Scan the material below for the string "nose". Report every line that has it.

════════════════════

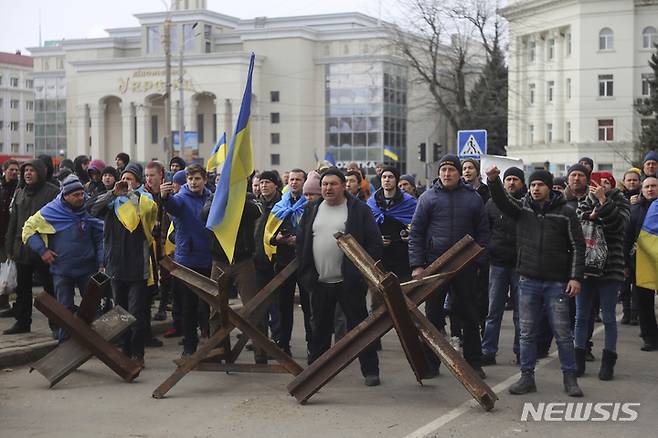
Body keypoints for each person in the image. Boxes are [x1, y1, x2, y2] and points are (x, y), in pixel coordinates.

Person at [486, 165, 585, 397]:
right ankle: (527, 377)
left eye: (540, 185)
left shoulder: (566, 212)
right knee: (527, 333)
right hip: (528, 280)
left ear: (549, 188)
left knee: (563, 333)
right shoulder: (523, 209)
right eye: (532, 185)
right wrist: (493, 180)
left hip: (556, 282)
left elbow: (578, 247)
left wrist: (575, 278)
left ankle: (570, 378)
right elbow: (501, 200)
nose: (535, 189)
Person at [297, 168, 382, 386]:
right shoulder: (311, 209)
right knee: (320, 330)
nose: (328, 188)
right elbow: (301, 242)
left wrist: (360, 272)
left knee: (360, 328)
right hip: (320, 282)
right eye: (324, 184)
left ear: (344, 186)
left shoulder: (358, 210)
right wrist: (307, 274)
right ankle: (317, 373)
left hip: (349, 283)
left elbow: (374, 243)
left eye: (333, 184)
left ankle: (370, 370)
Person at [409, 154, 489, 379]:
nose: (447, 174)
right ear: (439, 173)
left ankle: (474, 361)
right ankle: (432, 363)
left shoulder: (473, 199)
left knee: (469, 314)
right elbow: (416, 233)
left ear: (458, 173)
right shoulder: (428, 198)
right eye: (443, 170)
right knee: (433, 317)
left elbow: (483, 232)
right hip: (435, 265)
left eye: (451, 170)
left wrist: (479, 260)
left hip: (465, 265)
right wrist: (417, 265)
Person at [89, 162, 158, 368]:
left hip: (137, 266)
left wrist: (130, 195)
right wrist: (113, 193)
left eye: (130, 179)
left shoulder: (145, 199)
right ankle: (124, 351)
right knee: (120, 311)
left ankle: (138, 353)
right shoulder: (112, 201)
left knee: (136, 311)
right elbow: (92, 208)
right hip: (116, 265)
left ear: (137, 182)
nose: (126, 182)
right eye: (124, 178)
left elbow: (149, 211)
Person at [23, 175, 104, 342]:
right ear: (65, 196)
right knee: (64, 311)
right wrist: (42, 250)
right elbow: (28, 230)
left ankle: (96, 343)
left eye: (82, 194)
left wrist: (102, 261)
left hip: (87, 269)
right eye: (76, 195)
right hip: (62, 270)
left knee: (92, 309)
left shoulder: (88, 209)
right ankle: (64, 345)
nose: (81, 198)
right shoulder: (51, 211)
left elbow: (100, 237)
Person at [201, 186, 269, 364]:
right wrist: (223, 200)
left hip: (243, 261)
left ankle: (261, 353)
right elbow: (205, 214)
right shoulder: (215, 197)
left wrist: (236, 201)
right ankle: (217, 351)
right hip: (220, 261)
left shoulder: (248, 198)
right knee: (215, 308)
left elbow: (257, 210)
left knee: (253, 306)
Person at [574, 171, 630, 380]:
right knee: (581, 316)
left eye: (605, 182)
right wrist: (592, 215)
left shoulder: (621, 201)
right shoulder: (585, 201)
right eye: (598, 183)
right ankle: (578, 359)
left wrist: (603, 202)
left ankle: (608, 361)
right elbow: (578, 222)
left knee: (608, 318)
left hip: (610, 268)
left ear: (612, 184)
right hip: (587, 268)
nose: (601, 185)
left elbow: (620, 226)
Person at [3, 160, 60, 335]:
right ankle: (22, 322)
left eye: (31, 170)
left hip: (44, 249)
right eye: (25, 170)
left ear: (40, 173)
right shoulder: (20, 193)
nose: (28, 173)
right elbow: (14, 222)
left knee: (50, 289)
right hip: (22, 248)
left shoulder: (52, 192)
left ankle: (56, 324)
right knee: (23, 289)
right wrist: (10, 246)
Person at [161, 164, 212, 356]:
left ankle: (212, 340)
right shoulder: (181, 198)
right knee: (188, 306)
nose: (193, 182)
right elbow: (171, 205)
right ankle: (190, 346)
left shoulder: (211, 197)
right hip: (187, 260)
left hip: (208, 258)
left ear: (204, 180)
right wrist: (164, 197)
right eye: (190, 179)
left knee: (208, 304)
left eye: (197, 178)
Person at [481, 167, 526, 366]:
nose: (511, 183)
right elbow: (485, 230)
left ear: (522, 183)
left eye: (516, 179)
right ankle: (488, 351)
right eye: (508, 179)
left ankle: (521, 352)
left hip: (520, 266)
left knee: (521, 314)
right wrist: (489, 251)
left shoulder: (526, 205)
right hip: (497, 264)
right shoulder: (491, 204)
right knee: (494, 312)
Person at [264, 169, 307, 355]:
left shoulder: (311, 205)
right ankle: (283, 344)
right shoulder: (280, 206)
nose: (294, 183)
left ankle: (312, 345)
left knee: (309, 306)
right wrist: (277, 239)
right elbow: (268, 234)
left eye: (298, 179)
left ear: (305, 182)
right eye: (291, 180)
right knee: (283, 306)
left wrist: (300, 239)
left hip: (305, 262)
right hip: (283, 262)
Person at [625, 176, 658, 351]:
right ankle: (650, 338)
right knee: (644, 304)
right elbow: (627, 237)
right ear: (642, 190)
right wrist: (625, 263)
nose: (651, 189)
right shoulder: (634, 210)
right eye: (647, 187)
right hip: (640, 264)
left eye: (654, 186)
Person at [0, 160, 19, 313]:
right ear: (4, 170)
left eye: (16, 170)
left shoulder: (19, 188)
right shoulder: (1, 187)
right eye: (11, 169)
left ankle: (6, 302)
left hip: (11, 234)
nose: (14, 172)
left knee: (9, 269)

════════════════════

THE COMPLETED TASK =>
nose: (535, 189)
nose: (328, 188)
nose: (447, 174)
nose: (126, 182)
nose: (81, 198)
nose: (601, 185)
nose: (28, 173)
nose: (193, 182)
nose: (511, 183)
nose: (294, 183)
nose: (651, 189)
nose: (14, 172)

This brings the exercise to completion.